“It’s only ten minutes. Why bother?”
Because ten minutes can change your life.
Life with children is busy and complicated no matter what stage you’re in, and my life is no different. We do have some extra challenging issues though: a teenage son with a diagnosed autism spectrum disorder, another daughter who is undiagnosed but shows signs of Aspergers, a daughter with a wheat allergy, a very tight budget and the stress of having moved to another state in the last few months.
With all of this stress, I found myself with projects that I didn’t want to take care of because they overwhelmed me. Just living daily life left me feeling tired and unmotivated to take care of responsibilities, especially if those responsibilities took more than two minutes to handle! I found a solution though: Take TenTM (ten minutes a day) Projects.
Here’s why Take TenTM Works:
Ten Minute Projects Are Do-able
Breaking those daunting projects into smaller parts keeps me from being overwhelmed. Sure, I can live in denial and just not think about them, but choosing not to deal with reality means problems later. There is always a consequence for inaction, even though it usually doesn’t come immediately. Working for only ten minutes seems achievable.
Ten Minute Projects Bring Focus
Sometimes I fail to work on projects because I am distracted by other things. Taking ten minutes to focus on only one task helps me to get more done.

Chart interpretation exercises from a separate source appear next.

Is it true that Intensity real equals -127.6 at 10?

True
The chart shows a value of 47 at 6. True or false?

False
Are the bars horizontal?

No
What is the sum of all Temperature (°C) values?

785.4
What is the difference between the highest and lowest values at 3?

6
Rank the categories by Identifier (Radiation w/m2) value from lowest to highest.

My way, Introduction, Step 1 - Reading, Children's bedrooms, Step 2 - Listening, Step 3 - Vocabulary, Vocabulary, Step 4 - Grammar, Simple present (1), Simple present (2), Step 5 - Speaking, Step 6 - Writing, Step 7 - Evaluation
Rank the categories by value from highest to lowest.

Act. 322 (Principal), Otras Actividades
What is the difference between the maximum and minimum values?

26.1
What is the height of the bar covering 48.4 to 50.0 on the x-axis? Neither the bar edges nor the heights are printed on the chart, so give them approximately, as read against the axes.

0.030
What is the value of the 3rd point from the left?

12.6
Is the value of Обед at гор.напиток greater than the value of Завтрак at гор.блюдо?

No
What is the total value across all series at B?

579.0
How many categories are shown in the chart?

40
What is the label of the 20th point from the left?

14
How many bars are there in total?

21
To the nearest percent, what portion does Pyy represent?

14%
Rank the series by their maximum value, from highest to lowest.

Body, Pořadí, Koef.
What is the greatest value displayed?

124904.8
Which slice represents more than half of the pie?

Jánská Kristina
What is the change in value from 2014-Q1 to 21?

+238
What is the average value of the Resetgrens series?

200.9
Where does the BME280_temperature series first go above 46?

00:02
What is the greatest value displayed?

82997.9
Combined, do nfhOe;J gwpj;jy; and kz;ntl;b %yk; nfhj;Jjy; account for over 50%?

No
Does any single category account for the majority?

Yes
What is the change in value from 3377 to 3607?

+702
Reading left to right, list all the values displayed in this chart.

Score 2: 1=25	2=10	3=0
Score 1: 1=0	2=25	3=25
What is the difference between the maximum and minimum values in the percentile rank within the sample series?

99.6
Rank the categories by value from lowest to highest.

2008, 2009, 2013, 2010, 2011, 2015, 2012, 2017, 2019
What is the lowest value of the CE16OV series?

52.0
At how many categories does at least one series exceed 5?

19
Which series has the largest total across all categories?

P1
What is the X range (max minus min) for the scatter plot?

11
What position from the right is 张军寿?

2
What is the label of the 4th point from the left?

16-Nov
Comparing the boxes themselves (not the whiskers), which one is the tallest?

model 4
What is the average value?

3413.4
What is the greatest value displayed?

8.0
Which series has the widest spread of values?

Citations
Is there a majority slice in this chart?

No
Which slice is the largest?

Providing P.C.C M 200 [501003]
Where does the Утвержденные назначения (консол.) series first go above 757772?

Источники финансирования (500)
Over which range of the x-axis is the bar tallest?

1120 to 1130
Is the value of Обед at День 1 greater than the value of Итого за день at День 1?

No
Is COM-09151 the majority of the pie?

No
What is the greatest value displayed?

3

I usually end up spending more time because I am concentrating on that one area rather than trying to accomplish several things at once.
Ten Minute Projects Break Procrastination
I procrastinate because projects seem too big or too hard or too time-consuming to take on. By just doing something on the project I break procrastination’s hold and get some momentum going. I am much more likely to spend time on it later because I have already broken through the hardest part: getting started.
Is there an area in your life in which you have been procrastinating? Is there something that you know has to be done, but you stay busy doing other activities so you don’t have to face it? That is the project to get started on this week.
Simply face the issue and do something on it for ten minutes starting today.
This week I’ll be working ten minutes a day on a writing project that I know I need to complete, but which I have ignored because it overwhelmed me. I’m not placing any expectations on myself, only committing to diligently work for ten minutes a day every day this week (Monday-Saturday, resting on Sunday).
If the ten minutes turns into something more, fine. If not, then by the end of the week I will have worked 60 minutes or one hour on my project. Want to join me?
If you want some accountability, leave a comment about what you’re committing to this week and we can all check in at the end of the week to see how we did.
Happy Avoiding Procrastination Week!